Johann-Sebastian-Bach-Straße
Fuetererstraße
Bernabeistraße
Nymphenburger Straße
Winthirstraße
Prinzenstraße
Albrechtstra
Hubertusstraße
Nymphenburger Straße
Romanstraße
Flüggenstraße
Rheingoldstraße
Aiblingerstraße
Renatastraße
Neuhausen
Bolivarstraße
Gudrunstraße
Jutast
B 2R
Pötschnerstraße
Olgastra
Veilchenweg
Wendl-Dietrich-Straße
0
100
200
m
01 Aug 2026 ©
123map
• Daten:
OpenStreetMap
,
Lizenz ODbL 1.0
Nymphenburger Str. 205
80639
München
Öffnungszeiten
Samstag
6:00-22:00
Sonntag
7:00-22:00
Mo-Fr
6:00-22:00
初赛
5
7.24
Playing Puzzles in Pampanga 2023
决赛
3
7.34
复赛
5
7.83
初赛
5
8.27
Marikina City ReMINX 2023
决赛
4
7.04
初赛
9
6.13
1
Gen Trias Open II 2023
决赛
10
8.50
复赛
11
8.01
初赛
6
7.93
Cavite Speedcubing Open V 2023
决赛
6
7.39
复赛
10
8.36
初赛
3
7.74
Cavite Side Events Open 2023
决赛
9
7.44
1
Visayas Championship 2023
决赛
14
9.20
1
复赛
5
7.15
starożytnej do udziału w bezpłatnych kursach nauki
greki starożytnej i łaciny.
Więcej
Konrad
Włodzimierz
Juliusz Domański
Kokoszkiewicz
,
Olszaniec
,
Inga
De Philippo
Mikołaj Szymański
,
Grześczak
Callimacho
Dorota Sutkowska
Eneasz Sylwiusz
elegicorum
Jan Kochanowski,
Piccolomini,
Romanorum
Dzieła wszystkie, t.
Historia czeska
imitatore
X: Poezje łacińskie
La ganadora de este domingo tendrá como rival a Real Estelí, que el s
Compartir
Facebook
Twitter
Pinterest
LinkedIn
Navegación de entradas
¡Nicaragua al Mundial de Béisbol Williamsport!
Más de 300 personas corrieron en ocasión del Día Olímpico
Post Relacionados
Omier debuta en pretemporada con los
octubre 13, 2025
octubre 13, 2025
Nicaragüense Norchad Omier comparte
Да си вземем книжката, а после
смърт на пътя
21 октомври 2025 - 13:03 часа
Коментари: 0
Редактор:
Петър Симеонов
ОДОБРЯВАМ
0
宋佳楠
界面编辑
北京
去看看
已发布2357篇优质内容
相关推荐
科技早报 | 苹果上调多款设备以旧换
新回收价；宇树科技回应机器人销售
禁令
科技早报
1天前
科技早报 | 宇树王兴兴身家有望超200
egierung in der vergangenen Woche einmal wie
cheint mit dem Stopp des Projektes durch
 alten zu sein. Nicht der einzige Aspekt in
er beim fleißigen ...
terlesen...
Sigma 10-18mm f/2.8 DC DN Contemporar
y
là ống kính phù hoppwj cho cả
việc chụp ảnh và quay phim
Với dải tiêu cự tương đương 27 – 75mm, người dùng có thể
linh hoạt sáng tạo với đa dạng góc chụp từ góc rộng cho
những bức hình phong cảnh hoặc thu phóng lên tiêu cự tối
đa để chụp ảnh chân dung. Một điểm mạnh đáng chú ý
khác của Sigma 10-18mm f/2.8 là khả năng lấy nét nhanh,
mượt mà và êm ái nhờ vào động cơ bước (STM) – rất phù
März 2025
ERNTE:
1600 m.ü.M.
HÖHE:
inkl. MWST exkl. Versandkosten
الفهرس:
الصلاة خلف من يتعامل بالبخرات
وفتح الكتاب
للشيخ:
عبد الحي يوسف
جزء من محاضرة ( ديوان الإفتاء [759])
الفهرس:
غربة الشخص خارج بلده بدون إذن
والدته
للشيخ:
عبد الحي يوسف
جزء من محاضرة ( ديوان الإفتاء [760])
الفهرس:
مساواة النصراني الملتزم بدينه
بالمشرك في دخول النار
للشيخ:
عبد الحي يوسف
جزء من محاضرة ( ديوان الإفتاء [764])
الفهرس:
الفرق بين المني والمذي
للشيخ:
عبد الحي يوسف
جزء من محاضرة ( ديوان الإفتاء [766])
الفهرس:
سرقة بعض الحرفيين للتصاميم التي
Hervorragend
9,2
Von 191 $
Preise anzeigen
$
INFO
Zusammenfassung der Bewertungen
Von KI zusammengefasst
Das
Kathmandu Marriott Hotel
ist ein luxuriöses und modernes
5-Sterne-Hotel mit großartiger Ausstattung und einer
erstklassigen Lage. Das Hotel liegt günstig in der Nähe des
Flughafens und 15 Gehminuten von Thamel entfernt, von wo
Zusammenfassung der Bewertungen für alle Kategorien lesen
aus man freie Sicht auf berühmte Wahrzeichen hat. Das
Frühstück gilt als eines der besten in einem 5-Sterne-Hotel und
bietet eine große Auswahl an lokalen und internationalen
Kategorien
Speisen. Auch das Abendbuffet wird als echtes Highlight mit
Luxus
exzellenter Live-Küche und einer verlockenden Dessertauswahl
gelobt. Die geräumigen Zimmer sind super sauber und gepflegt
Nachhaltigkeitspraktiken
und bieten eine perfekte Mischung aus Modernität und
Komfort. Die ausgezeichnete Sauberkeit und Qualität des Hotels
++++
#### [YOUR TASK]
Reproduce, line for line, the stretch of the records above from the very start through the line containing "Veilchenweg".

#### [TASK ANSWER]
Johann-Sebastian-Bach-Straße
Fuetererstraße
Bernabeistraße
Nymphenburger Straße
Winthirstraße
Prinzenstraße
Albrechtstra
Hubertusstraße
Nymphenburger Straße
Romanstraße
Flüggenstraße
Rheingoldstraße
Aiblingerstraße
Renatastraße
Neuhausen
Bolivarstraße
Gudrunstraße
Jutast
B 2R
Pötschnerstraße
Olgastra
Veilchenweg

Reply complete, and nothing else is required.